Latin Amerika’da enformel sektörde istihdam edilenlerin oranı yüzde 58’e yükselmiştir ve yaratılan her işin yüzde 85’i enformel sektördedir. 1950’den bugüne bir karşılaştırma yapıldığında dünya nüfusunun yüzde 80’ini oluşturan 73 ülkenin sadece 9’unda gelir eşitsizliğinin azaldığı belirtilmekte. Dışa açılma fakir ülkelerde fakirler ve orta sınıf gelirleri üzerinde negatif bir etkiye sahiptir. Gelir düzeyi ancak 5000–6000 dolar düzeyine geldiğinde –örneğin Çek, Cumhuriyetinde- dışa açılmanın etkisi alt gelir grupları için pozitif olmaktadır; Fakir ülkelerde ise dışa açılma zenginlerin daha zengin, fakirlerin daha fakir olmasına yol açmakta.

Kentsel yoksulluk ve su ilişkisine gelince. Dünya Bankası ve İMF politikaları ile kamu hizmetlerinin özelleştirilmesi sonucu suya ulaşma hakkı yoksullar için adeta imkânsız hale geldi, öyle ki su faturalarını ödeyemeyenler suyu tuvalet musluklarından temin etmek durumunda kalmış, bunun sonucu tifo ve tifüs nedeniyle birçok insan hayatını kaybetmiştir. Kentsel yoksulluğun yarattığı gecekondular ise lağım sisteminden yoksun bir halde yaşamakta, doğru düzgün su tasfiye sistemi olmadığından bu yoksul gecekonduları her yağmurda su baskınları beklemektedir.

Dünya Çapındaki gecekondulaşma olgusuna eğilen Mike Davis, Gecekondu Gezegeni isimli çalışmasında bu olguya dikkat çeker. Haiti’nin başkenti konumundaki Port-au-Prince’nin en büyük bölgesinde yaşayan bir kent yoksulu yaşadığı sefaleti şu sözlerle aktarmaktadır.

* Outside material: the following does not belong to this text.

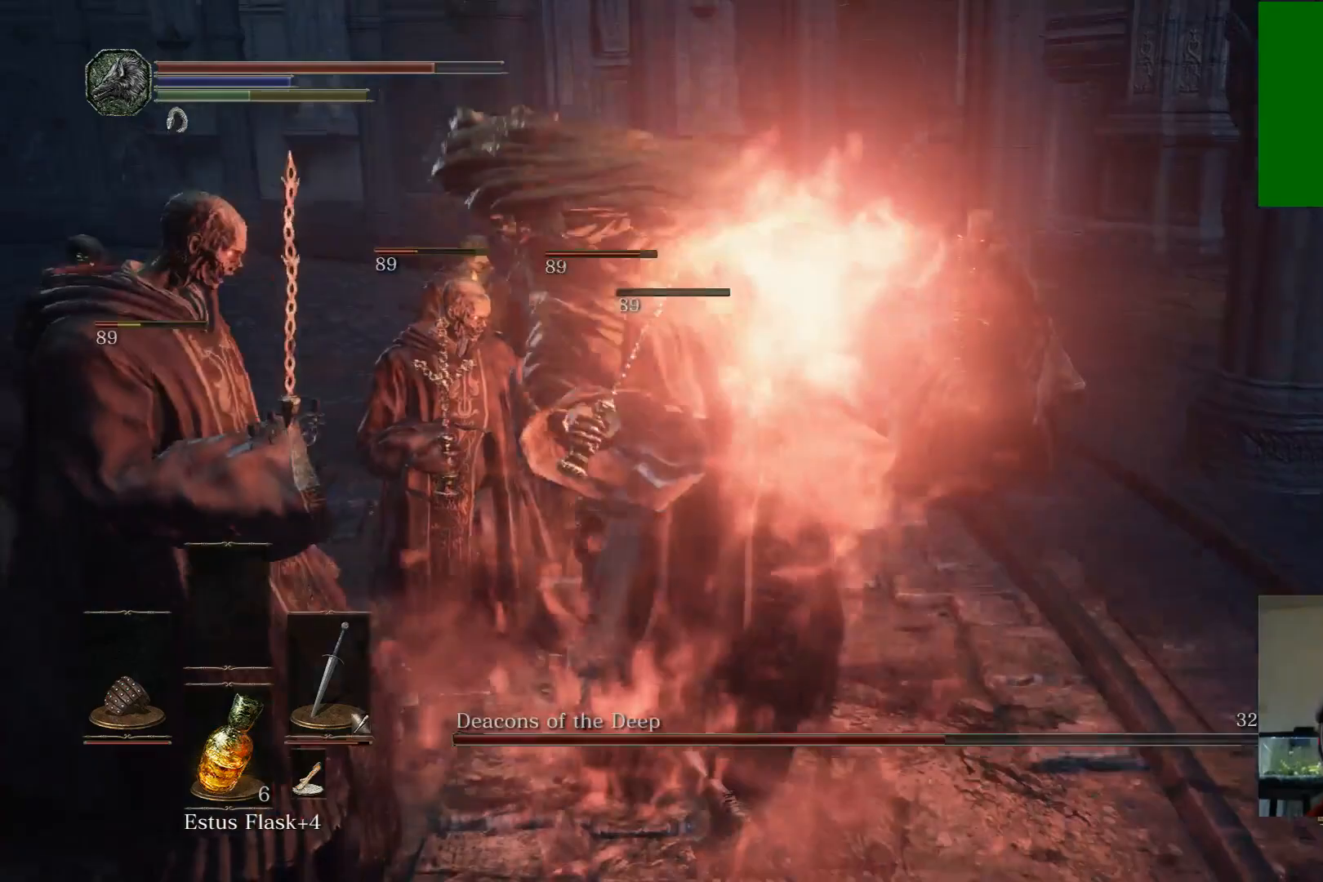
{"dt_ms": 500, "buttons": ["R1"], "left_stick": "left", "right_stick": "center", "events": [[83, "R1", "down"], [200, "R1", "up"], [283, "R1", "down"], [417, "R1", "up"], [483, "R1", "down"]]}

“Yağmur Yağdığında Cité’nin benim yaşadığım kısmı sular altında kalır ve evimi su basar. Zeminde su eksik olmaz, yeşil, pis kokulu bir sudur bu ve ortada yol filan yoktur. Sivrisineklere yem oluruz. Dört yaşındaki oğlumda bronşit, sıtma, hatta şimdilerde tifo var.. Doktor ona kaynamış su içirin, yağlı yemek yedirmeyin, suyun içinde yürümesine izin vermeyin dedi. Ama su her yerde, suya basmadan evden dışarı çıkması imkânsız. Doktor çocuğuma bakamazsam onu kaybedebileceğimi söyledi”

Kanalizasyon yokluğu hijyen ve hijyenik kentleşme konusunda yapılan onca reforma rağmen yoksullar için hiç değişmeyen bir sorun olarak ortaya çıkabilmekte. Üçüncü dünya olarak adlandırılan ve neo-liberal küreselleşmenin birer atığa dönüştürdüğü yoksulların yaşadığı kentler Davis’in yerinde deyimi ile “bok içinde yaşamaya” devam etmektedirler.

19.yy başlarında İngiltere’de, Paris’te kentsoylu sınıf, aniden pislik dolu bir havayı soluduklarını düşünerek kentsel altyapı devrimini gerçekleştirip pis su giderini kentin altından borular ile tasfiye etmeyi ve onun içme suyu şebekesine karışmasını engellemeyi başarmıştı. Aradan geçen zamana rağmen üçüncü dünya kentlerinin yoksul gecekondularında insanlar 19.yy Manchester’ını aratmayacak bir geri kalmışlık içinde yaşıyorlar. O dönemde üstü kapalı geçitlerin hemen dibinde yer alan tuvaletlerden etrafa yayılan sidik ve dışkı kokusu öylesine rahatsız ediciydi ki bugün bir kentli burunun buna tahammül edebilmesi olanaklı değil. O dönmedeki umumi helâlar o kadar pisti ki insanlar tuvaletin olduğu avluya kurumuş dışkı ve sidiklerin tam üzerine değilse de kenarına köşesine basarak girebiliyordu.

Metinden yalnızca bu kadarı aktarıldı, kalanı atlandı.